Data Cloud Architecture

Salesforce Data Cloud (rebranded to Data 360 in October 2025) is a native lakehouse platform that ingests, harmonizes, unifies, and activates customer data at scale. For CTAs, Data Cloud represents the platform answer to Customer 360 — replacing traditional ETL/MDM approaches with a metadata-driven, consumption-based data platform. This page goes deep on architecture; for basic comparisons with external data options, see External Data.

Architecture Pipeline

Data Cloud processes data through six stages. Each stage transforms raw source data into actionable, unified customer insights.

graph LR
    subgraph Ingest["1 - Ingest"]
        direction TB
        DS[Data Streams]
        DSO[Data Stream<br/>Objects]
        DS --> DSO
    end

    subgraph Prepare["2 - Prepare"]
        direction TB
        DLO[Data Lake<br/>Objects]
        XFORM[Transforms<br/>batch + streaming]
        DLO --> XFORM
    end

    subgraph Model["3 - Model"]
        direction TB
        DMO[Data Model<br/>Objects]
        DSPACE[Data Spaces]
        DMO --> DSPACE
    end

    subgraph Unify["4 - Unify"]
        direction TB
        IR[Identity<br/>Resolution]
        UP[Unified<br/>Profiles]
        IR --> UP
    end

    subgraph Analyze["5 - Analyze"]
        direction TB
        CI[Calculated<br/>Insights]
        SEG[Segments]
        DG[Data Graphs]
    end

    subgraph Act["6 - Activate"]
        direction TB
        DA[Data Actions]
        AT[Activation<br/>Targets]
        FL[Flows]
    end

    Ingest --> Prepare --> Model --> Unify --> Analyze --> Act

    style Ingest fill:#4c6ef5,color:#fff
    style Prepare fill:#339af0,color:#fff
    style Model fill:#20c997,color:#fff
    style Unify fill:#51cf66,color:#fff
    style Analyze fill:#ffd43b,color:#333
    style Act fill:#ff6b6b,color:#fff

Reactive processing — Data Cloud does not poll for changes. Storage Native Change Events (SNCE) detect every write operation via atomic metadata pointer swaps, and Change Data Feed (CDF) identifies exactly which records changed, enabling incremental downstream processing.

Data Object Hierarchy

Understanding the DSO-DLO-DMO progression is foundational.
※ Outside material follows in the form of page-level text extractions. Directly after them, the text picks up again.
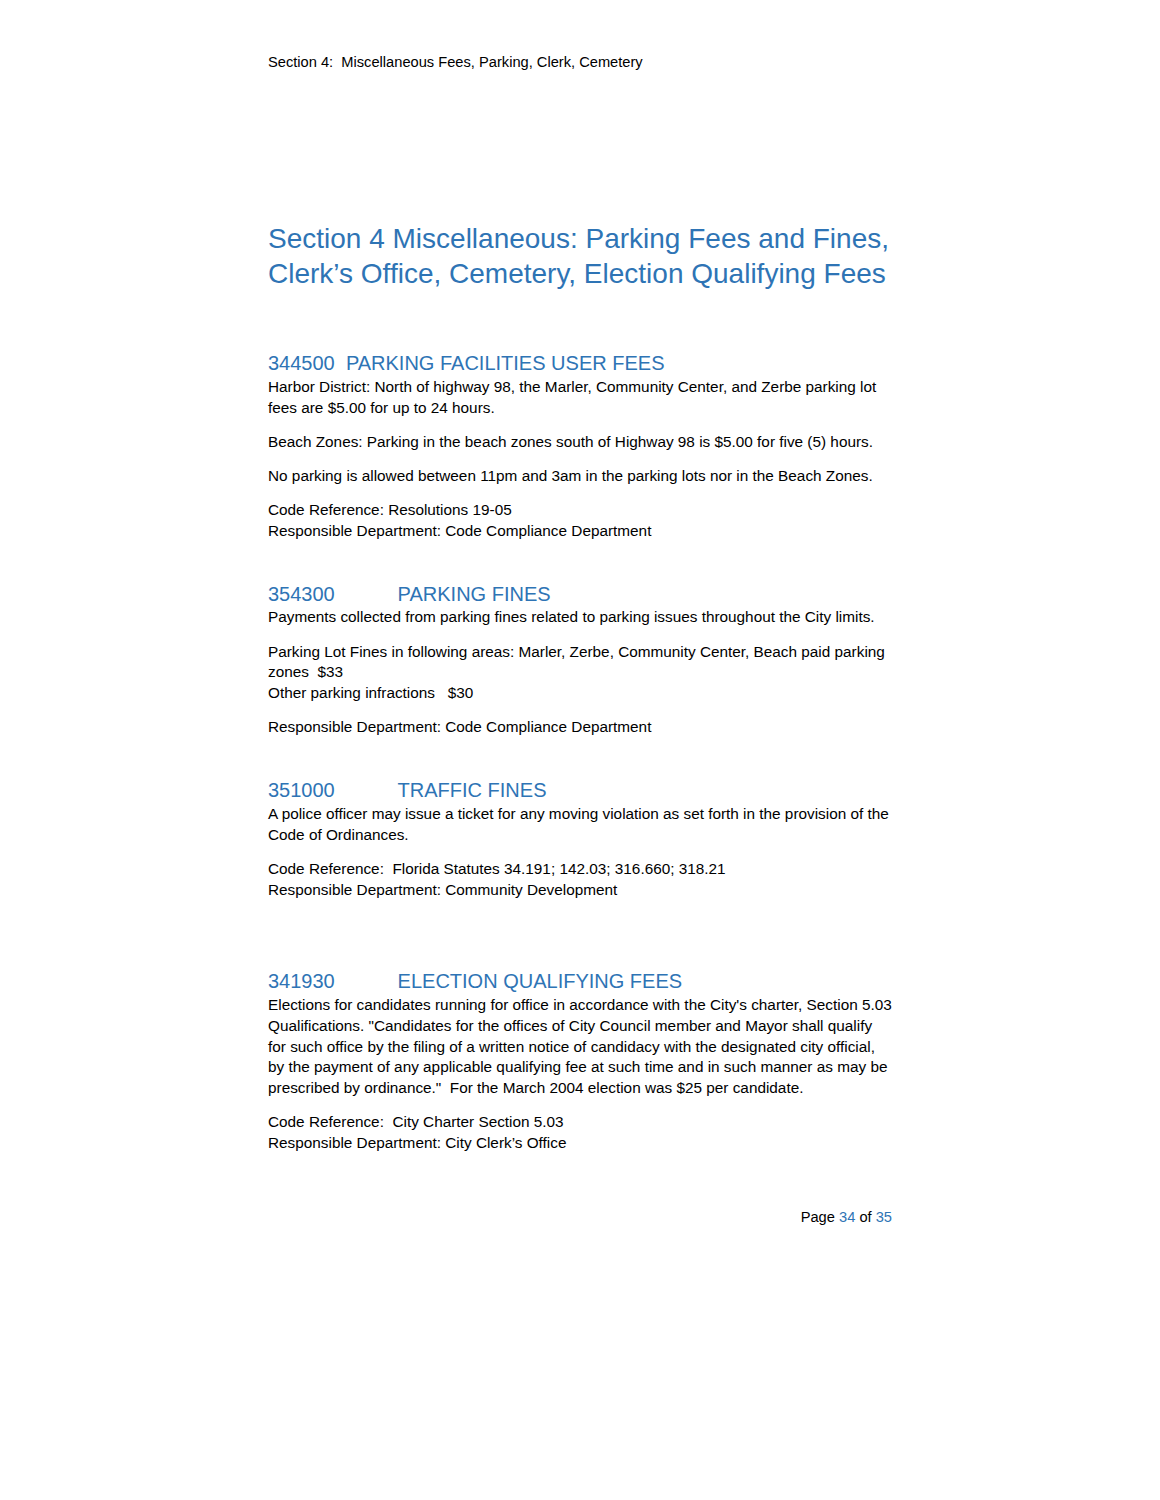Section 4: Miscellaneous Fees, Parking, Clerk, Cemetery
Section 4 Miscellaneous: Parking Fees and Fines, Clerk’s Office, Cemetery, Election Qualifying Fees
344500 PARKING FACILITIES USER FEES
Harbor District: North of highway 98, the Marler, Community Center, and Zerbe parking lot fees are $5.00 for up to 24 hours.
Beach Zones: Parking in the beach zones south of Highway 98 is $5.00 for five (5) hours.
No parking is allowed between 11pm and 3am in the parking lots nor in the Beach Zones.
Code Reference: Resolutions 19-05
Responsible Department: Code Compliance Department
354300 PARKING FINES
Payments collected from parking fines related to parking issues throughout the City limits.
Parking Lot Fines in following areas: Marler, Zerbe, Community Center, Beach paid parking zones $33
Other parking infractions $30
Responsible Department: Code Compliance Department
351000 TRAFFIC FINES
A police officer may issue a ticket for any moving violation as set forth in the provision of the Code of Ordinances.
Code Reference: Florida Statutes 34.191; 142.03; 316.660; 318.21
Responsible Department: Community Development
341930 ELECTION QUALIFYING FEES
Elections for candidates running for office in accordance with the City's charter, Section 5.03 Qualifications. "Candidates for the offices of City Council member and Mayor shall qualify for such office by the filing of a written notice of candidacy with the designated city official, by the payment of any applicable qualifying fee at such time and in such manner as may be prescribed by ordinance." For the March 2004 election was $25 per candidate.
Code Reference: City Charter Section 5.03
Responsible Department: City Clerk’s Office
Page 34 of 35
Each layer serves a different purpose.

Layer	Object	Storage	Purpose
Raw	Data Stream Object (DSO)	Materialized (Parquet/Iceberg)	Raw ingested data, schema as-is from source
Prepared	Data Lake Object (DLO)	Materialized (Parquet/Iceberg)	Cleaned, transformed data in the lakehouse
Modeled	Data Model Object (DMO)	Physical and virtual views	Harmonized canonical model mapped to Customer 360 schema

graph TD
    SRC1[Salesforce CRM] --> DS1[Data Stream]
    SRC2[Marketing Cloud] --> DS2[Data Stream]
    SRC3[External DB] --> DS3[Data Stream]
    SRC4[Web/Mobile SDK] --> DS4[Data Stream]

    DS1 --> DSO1[DSO<br/>raw schema]
    DS2 --> DSO2[DSO<br/>raw schema]
    DS3 --> DSO3[DSO<br/>raw schema]
    DS4 --> DSO4[DSO<br/>raw schema]

    DSO1 --> DLO1[DLO<br/>cleaned + typed]
    DSO2 --> DLO2[DLO<br/>cleaned + typed]
    DSO3 --> DLO3[DLO<br/>cleaned + typed]
    DSO4 --> DLO4[DLO<br/>cleaned + typed]
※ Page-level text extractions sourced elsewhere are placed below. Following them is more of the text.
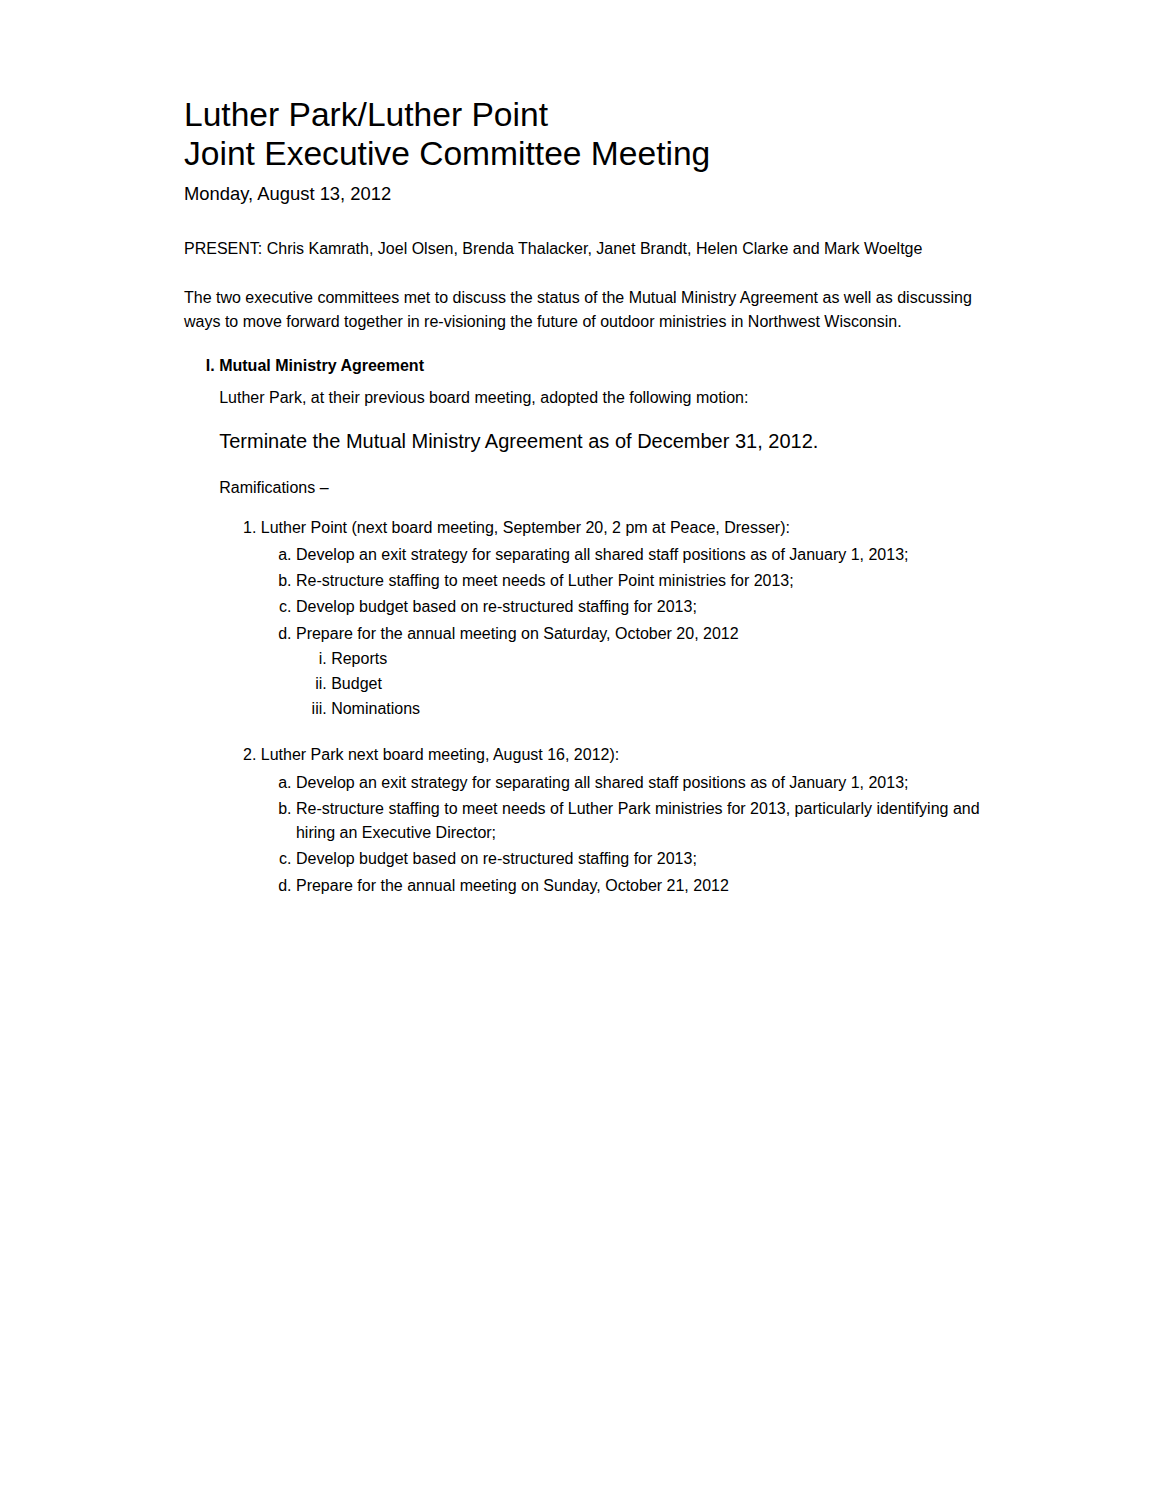Luther Park/Luther PointJoint Executive Committee Meeting
Monday, August 13, 2012
PRESENT: Chris Kamrath, Joel Olsen, Brenda Thalacker, Janet Brandt, Helen Clarke and Mark Woeltge
The two executive committees met to discuss the status of the Mutual Ministry Agreement as well as discussing ways to move forward together in re-visioning the future of outdoor ministries in Northwest Wisconsin.
Mutual Ministry Agreement
Luther Park, at their previous board meeting, adopted the following motion:
Terminate the Mutual Ministry Agreement as of December 31, 2012.
Ramifications –
Luther Point (next board meeting, September 20, 2 pm at Peace, Dresser):
Develop an exit strategy for separating all shared staff positions as of January 1, 2013;
Re-structure staffing to meet needs of Luther Point ministries for 2013;
Develop budget based on re-structured staffing for 2013;
Prepare for the annual meeting on Saturday, October 20, 2012
Reports
Budget
Nominations
Luther Park next board meeting, August 16, 2012):
Develop an exit strategy for separating all shared staff positions as of January 1, 2013;
Re-structure staffing to meet needs of Luther Park ministries for 2013, particularly identifying and hiring an Executive Director;
Develop budget based on re-structured staffing for 2013;
Prepare for the annual meeting on Sunday, October 21, 2012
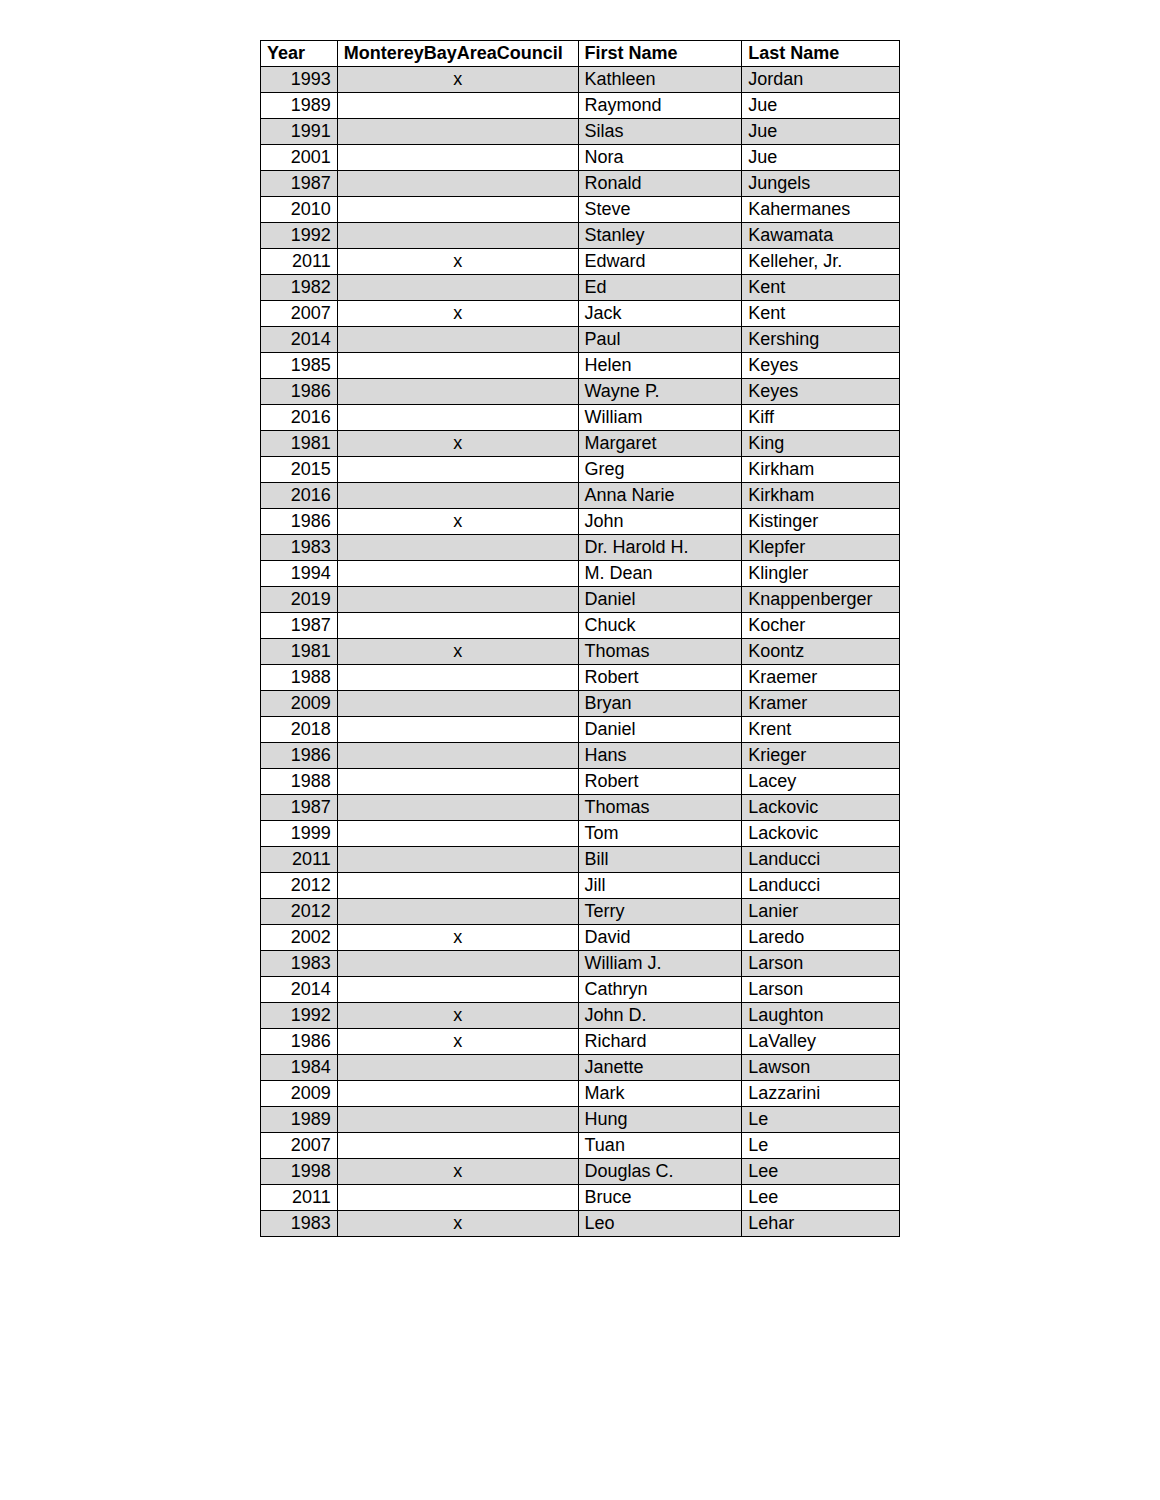Monterey Bay Area Council membership list
| Year | MontereyBayAreaCouncil | First Name | Last Name |
| --- | --- | --- | --- |
| 1993 | x | Kathleen | Jordan |
| 1989 | | Raymond | Jue |
| 1991 | | Silas | Jue |
| 2001 | | Nora | Jue |
| 1987 | | Ronald | Jungels |
| 2010 | | Steve | Kahermanes |
| 1992 | | Stanley | Kawamata |
| 2011 | x | Edward | Kelleher, Jr. |
| 1982 | | Ed | Kent |
| 2007 | x | Jack | Kent |
| 2014 | | Paul | Kershing |
| 1985 | | Helen | Keyes |
| 1986 | | Wayne P. | Keyes |
| 2016 | | William | Kiff |
| 1981 | x | Margaret | King |
| 2015 | | Greg | Kirkham |
| 2016 | | Anna Narie | Kirkham |
| 1986 | x | John | Kistinger |
| 1983 | | Dr. Harold H. | Klepfer |
| 1994 | | M. Dean | Klingler |
| 2019 | | Daniel | Knappenberger |
| 1987 | | Chuck | Kocher |
| 1981 | x | Thomas | Koontz |
| 1988 | | Robert | Kraemer |
| 2009 | | Bryan | Kramer |
| 2018 | | Daniel | Krent |
| 1986 | | Hans | Krieger |
| 1988 | | Robert | Lacey |
| 1987 | | Thomas | Lackovic |
| 1999 | | Tom | Lackovic |
| 2011 | | Bill | Landucci |
| 2012 | | Jill | Landucci |
| 2012 | | Terry | Lanier |
| 2002 | x | David | Laredo |
| 1983 | | William J. | Larson |
| 2014 | | Cathryn | Larson |
| 1992 | x | John D. | Laughton |
| 1986 | x | Richard | LaValley |
| 1984 | | Janette | Lawson |
| 2009 | | Mark | Lazzarini |
| 1989 | | Hung | Le |
| 2007 | | Tuan | Le |
| 1998 | x | Douglas C. | Lee |
| 2011 | | Bruce | Lee |
| 1983 | x | Leo | Lehar |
    DLO1 --> DMO[DMO<br/>Unified Individual<br/>canonical model]
    DLO2 --> DMO
    DLO3 --> DMO
    DLO4 --> DMO

    style DSO1 fill:#868e96,color:#fff
    style DSO2 fill:#868e96,color:#fff
    style DSO3 fill:#868e96,color:#fff
    style DSO4 fill:#868e96,color:#fff
    style DLO1 fill:#4c6ef5,color:#fff
    style DLO2 fill:#4c6ef5,color:#fff
    style DLO3 fill:#4c6ef5,color:#fff
    style DLO4 fill:#4c6ef5,color:#fff
    style DMO fill:#51cf66,color:#fff

DMOs are physical and virtual views

DMOs are physical and virtual views of data lake objects — standard DMOs typically behave as virtual views, but the architecture supports materialized representations. Queries against a virtual DMO always read the latest data from underlying DLOs. Standard DMOs map to the Salesforce Customer 360 Data Model; custom DMOs can also be created.

Data Spaces

Data Spaces provide logical partitions within a single Data Cloud instance — separating data by brand, region, department, or SDLC stage without provisioning separate orgs.
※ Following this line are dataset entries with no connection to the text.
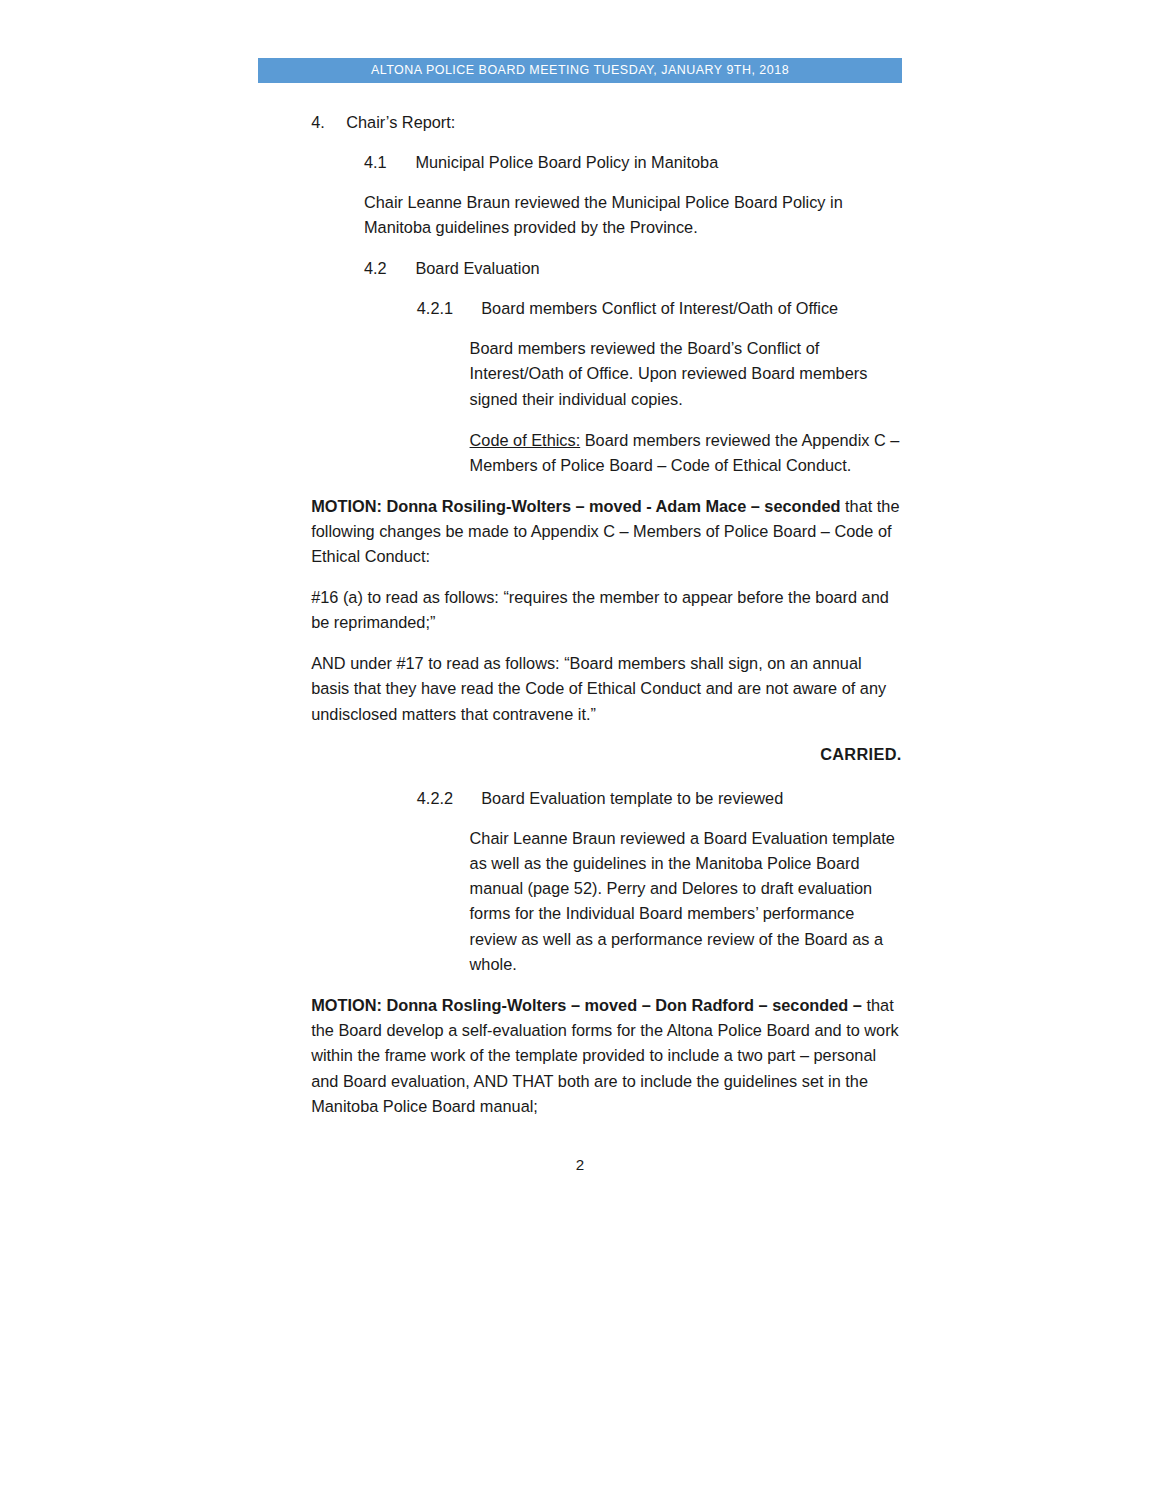ALTONA POLICE BOARD MEETING TUESDAY, JANUARY 9TH, 2018
4. Chair’s Report:
4.1 Municipal Police Board Policy in Manitoba
Chair Leanne Braun reviewed the Municipal Police Board Policy in Manitoba guidelines provided by the Province.
4.2 Board Evaluation
4.2.1 Board members Conflict of Interest/Oath of Office
Board members reviewed the Board’s Conflict of Interest/Oath of Office. Upon reviewed Board members signed their individual copies.
Code of Ethics: Board members reviewed the Appendix C – Members of Police Board – Code of Ethical Conduct.
MOTION: Donna Rosiling-Wolters – moved - Adam Mace – seconded that the following changes be made to Appendix C – Members of Police Board – Code of Ethical Conduct:
#16 (a) to read as follows: “requires the member to appear before the board and be reprimanded;”
AND under #17 to read as follows: “Board members shall sign, on an annual basis that they have read the Code of Ethical Conduct and are not aware of any undisclosed matters that contravene it.”
CARRIED.
4.2.2 Board Evaluation template to be reviewed
Chair Leanne Braun reviewed a Board Evaluation template as well as the guidelines in the Manitoba Police Board manual (page 52). Perry and Delores to draft evaluation forms for the Individual Board members’ performance review as well as a performance review of the Board as a whole.
MOTION: Donna Rosling-Wolters – moved – Don Radford – seconded – that the Board develop a self-evaluation forms for the Altona Police Board and to work within the frame work of the template provided to include a two part – personal and Board evaluation, AND THAT both are to include the guidelines set in the Manitoba Police Board manual;
2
Data Sources, Data Streams, and DLOs can be shared across Data Spaces
DMOs and platform features (segments, activations) are isolated per Data Space
Permission Sets control read/write/admin access per Data Space
All operations are audit-logged for compliance

Identity Resolution

Identity resolution is the process that links records about the same entity across sources into a single Unified Profile. It uses a ruleset containing match rules and reconciliation rules.

Three-Stage Process

graph LR
    A[Source Profiles<br/>from multiple DLOs] --> B[Matching<br/>blocking keys +<br/>fuzzy/exact rules]
    B --> C[Clustering<br/>transitive match<br/>resolution]
    C --> D[Reconciliation<br/>field-level winner<br/>selection]
    D --> E[Unified Profile<br/>+ Individual ID Graph]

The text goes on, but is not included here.